In Fugitive Days (Beacon Press, 2001; revised edition 2009), Bill Ayers is more ambivalent. While denouncing the intolerance and machismo of the Weathermen, he regrets that he did not do more to end the immoral Vietnam War. Seeking to recreate the mood of the times, Ayers describes the increasing frustration with the Vietnam War which drove antiwar activists to more extreme positions. He also accounts for the naiveté with which many associate the Weather Underground by evoking the milieu of the late 1960s. With a growing protest movement in the United States and the global struggle in which anti-imperialist forces were on the march in Vietnam, Algeria, and Angola, the Weathermen believed they were on the winning side of history—creating new communities free from capitalist exploitation and embracing the Che Guevara prediction that numerous Vietnam-type conflicts would topple the American regime. This impression of a brave new world was also fueled by the Prague Spring in Czechoslovakia and the revolt of students and workers on the streets of Paris. Revolution in America and the world seemed inevitable. Or at least so thought the radicals as well as Richard Nixon and J. Edgar Hoover. Indeed, what is even more surprising in retrospect than the illusions of the Weathermen regarding a working-class revolution in the United States is the assumption of the Nixon administration that the radicals were capable of bringing down the government. The fears of the Nixon administration fueled the repression of the antiwar movement and dissenters such as the Black Panther Party, culminating in the record of criminal misconduct revealed in the Watergate scandals. The illusions of both leftist radicals and the reactionary political right reveal much about the passions and insecurities unleashed during the tumultuous 1960s.
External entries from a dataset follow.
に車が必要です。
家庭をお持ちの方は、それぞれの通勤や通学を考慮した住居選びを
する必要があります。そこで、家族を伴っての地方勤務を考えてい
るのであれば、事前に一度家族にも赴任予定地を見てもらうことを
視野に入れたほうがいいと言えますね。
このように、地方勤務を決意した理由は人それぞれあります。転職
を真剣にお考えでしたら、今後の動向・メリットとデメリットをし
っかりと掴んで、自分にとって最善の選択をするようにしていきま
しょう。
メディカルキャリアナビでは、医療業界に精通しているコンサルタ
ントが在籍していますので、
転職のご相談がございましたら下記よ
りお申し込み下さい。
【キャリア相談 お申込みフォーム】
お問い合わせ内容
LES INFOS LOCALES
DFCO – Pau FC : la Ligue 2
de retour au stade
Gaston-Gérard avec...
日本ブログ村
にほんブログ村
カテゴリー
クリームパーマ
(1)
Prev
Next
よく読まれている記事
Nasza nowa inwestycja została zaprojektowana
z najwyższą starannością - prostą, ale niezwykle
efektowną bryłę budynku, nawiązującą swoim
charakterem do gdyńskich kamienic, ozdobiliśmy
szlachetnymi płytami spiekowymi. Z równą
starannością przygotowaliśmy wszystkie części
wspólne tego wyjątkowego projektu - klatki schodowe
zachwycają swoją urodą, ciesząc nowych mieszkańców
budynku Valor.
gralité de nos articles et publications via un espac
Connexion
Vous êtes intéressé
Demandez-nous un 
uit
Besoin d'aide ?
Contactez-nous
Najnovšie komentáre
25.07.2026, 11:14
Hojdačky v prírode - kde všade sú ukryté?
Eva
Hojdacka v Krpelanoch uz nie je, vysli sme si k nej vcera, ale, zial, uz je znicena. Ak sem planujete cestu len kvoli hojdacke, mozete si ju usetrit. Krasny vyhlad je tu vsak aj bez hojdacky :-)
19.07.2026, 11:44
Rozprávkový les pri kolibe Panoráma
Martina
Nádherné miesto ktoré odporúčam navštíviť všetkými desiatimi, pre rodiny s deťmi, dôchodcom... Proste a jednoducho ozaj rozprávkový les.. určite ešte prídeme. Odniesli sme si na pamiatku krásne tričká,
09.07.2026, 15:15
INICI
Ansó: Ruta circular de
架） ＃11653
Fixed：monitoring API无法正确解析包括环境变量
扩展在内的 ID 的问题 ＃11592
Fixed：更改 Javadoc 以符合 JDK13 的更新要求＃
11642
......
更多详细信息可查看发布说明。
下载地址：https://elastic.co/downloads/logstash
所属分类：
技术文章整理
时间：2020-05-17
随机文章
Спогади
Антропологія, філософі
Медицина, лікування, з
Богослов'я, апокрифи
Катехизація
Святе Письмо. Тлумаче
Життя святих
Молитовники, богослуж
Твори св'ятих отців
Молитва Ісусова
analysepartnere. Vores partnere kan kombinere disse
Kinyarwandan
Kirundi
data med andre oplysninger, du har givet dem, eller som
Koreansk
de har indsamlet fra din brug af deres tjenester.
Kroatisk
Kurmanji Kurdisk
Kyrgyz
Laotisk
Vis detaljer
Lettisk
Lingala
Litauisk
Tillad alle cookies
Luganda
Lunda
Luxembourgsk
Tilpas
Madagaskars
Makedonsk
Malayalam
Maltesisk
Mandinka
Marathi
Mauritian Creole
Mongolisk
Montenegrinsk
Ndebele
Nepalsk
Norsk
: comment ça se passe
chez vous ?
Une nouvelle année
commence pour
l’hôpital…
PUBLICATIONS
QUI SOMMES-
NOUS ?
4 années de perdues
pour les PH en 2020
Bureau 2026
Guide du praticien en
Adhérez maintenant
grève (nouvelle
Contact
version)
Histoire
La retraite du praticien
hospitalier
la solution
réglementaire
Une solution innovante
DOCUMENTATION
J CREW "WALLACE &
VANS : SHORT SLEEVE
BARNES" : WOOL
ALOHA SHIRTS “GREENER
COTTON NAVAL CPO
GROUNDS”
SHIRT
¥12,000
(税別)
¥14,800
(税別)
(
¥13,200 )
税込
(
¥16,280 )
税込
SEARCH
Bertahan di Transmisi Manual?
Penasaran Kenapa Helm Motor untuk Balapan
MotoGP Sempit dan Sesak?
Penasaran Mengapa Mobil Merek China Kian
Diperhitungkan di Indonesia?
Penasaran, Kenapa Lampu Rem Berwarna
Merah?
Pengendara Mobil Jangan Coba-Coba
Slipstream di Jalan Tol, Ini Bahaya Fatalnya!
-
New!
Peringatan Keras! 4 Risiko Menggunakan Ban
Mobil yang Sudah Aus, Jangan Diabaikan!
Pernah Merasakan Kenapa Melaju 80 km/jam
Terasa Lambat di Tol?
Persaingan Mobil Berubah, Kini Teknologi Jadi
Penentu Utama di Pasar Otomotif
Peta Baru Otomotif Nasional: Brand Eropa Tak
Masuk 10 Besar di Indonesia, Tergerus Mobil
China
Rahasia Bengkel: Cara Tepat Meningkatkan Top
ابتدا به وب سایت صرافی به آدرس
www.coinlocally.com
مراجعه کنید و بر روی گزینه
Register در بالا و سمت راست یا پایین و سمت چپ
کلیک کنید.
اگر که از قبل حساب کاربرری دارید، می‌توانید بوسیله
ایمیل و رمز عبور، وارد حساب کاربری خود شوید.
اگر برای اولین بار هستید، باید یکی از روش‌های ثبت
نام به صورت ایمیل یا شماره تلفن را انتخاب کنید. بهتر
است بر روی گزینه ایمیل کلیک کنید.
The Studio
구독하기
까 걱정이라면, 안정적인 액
The Weather Manifesto was a product of the times and reflective of an increasing radicalization of the antiwar and civil rights movements induced by government suppression and the frustrations of addressing de facto segregation, economic inequality, and the intransigence of a government intent upon pursing a war of aggression in Vietnam. The tragedy for many was the abandonment by the Weathermen of the principles established in the 1962 founding document of SDS, The Port Huron Statement. Addressing issues of imperialism, racism, economic inequality, the military-industrial complex, and the sense of alienation experienced by many individuals seemingly overwhelmed by the powers of impersonal institutions such as the university, The Port Huron Statement advocated greater democracy rather than armed revolution. These sentiments would seem to resonate well with the young people of today who have re-established SDS. While the Iraq War has failed for a number of reasons, including the absence of a military draft and sustained media coverage, to provoke Vietnam era-style protests, the youth of the twenty-first century are technologically savvy and intent upon creating a world community to formulate solutions for environmental concerns of which the protesters of the 1960s were only dimly aware. Perhaps social networking will provide the organizational impetus, advocated by Rudd, to implement the democratic vision of The Port Huron Statement rather than the days of rage envisioned by the Weather Manifesto.